Yet in Scotland, on the campaign trail, you're more likely to hear talk of independence.

Of the four parties in Scotland defending seats at Westminster, the one least likely to major on independence in this campaign is the SNP, even though it exists to achieve independence.

There's an obvious reason for that. Independence divides opinion and in any election the SNP wants to broaden its appeal beyond "Yes" voters.

This has worked successfully for the party in the past.

In 2015, the SNP positioned itself as the party best placed to "stand up for Scotland's best interests" at Westminster.

It secured its best ever election result, winning 50% of the vote, 5% above the level of support for independence in the 2014 referendum.

In this year's election, Nicola Sturgeon has also sought to redefine the mandate that she is seeking in this UK general election.

It is, she said, "to demand a place for Scotland at the Brexit negotiating table and the inclusion of the case for our place in the single market in the negotiating remit".

That is a "more immediate priority" than indyref2, Ms Sturgeon said.

Read Glenn Campbell's full article here.


Jackson Carlaw, Scottish Conservative deputy leader, responded to Ms Sturgeon's words by describing her position on Europe as "complete chaos".

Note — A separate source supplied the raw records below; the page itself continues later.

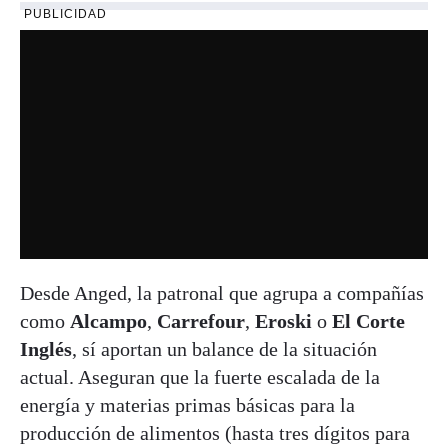
PUBLICIDAD
Desde Anged, la patronal que agrupa a compañías
como
Alcampo
,
Carrefour
,
Eroski
o
El Corte
Inglés
, sí aportan un balance de la situación
actual. Aseguran que la fuerte escalada de la
energía y materias primas básicas para la
producción de alimentos (hasta tres dígitos para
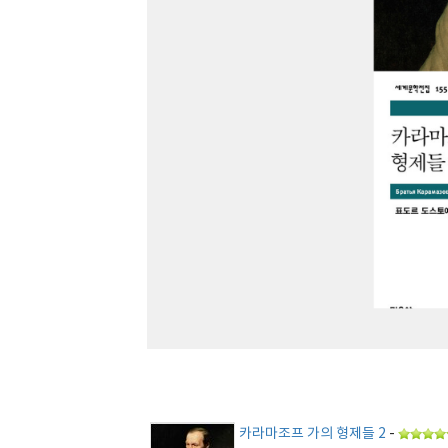
카라마조프 가의 형제들 2
-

He said: "She claims we must have a referendum on independence because we're leaving the EU.

"Now, in a cynical attempt to win back Leave voters who have deserted the SNP, she now refuses to say whether an independent Scotland would go back in.

"And her flirtation with EFTA would leave us with all the obligations but no voice in decision-making."

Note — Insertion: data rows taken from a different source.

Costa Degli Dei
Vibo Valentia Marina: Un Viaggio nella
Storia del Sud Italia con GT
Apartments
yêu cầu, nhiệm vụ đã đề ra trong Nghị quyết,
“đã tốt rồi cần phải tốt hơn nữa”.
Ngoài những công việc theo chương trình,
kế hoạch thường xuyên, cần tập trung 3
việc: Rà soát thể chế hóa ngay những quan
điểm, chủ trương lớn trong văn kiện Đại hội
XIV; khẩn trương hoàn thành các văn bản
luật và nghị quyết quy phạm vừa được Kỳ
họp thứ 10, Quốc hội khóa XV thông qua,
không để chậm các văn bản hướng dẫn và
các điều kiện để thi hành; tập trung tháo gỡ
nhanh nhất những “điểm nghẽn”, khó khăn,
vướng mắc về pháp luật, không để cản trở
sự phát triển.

Labour's Kezia Dugdale said: "The reality is the Nationalists have quietly shifted away from a policy of immediate EU membership if Scotland leaves the UK.

"Nicola Sturgeon claims Scotland must leave the UK because of Brexit, but won't even commit to rejoining the EU straight away."

The Scottish Liberal Democrat leader, Willie Rennie, accused Nicola Sturgeon of "selling out pro Europeans" to win back Brexit supporters.

He added: "The SNP are using the EU as their excuse to call another independence vote but won't guarantee Scotland in the EU will be a result of their vote.

"For the SNP it is always about independence. The EU and a vote on the terms of Brexit are the latest excuses."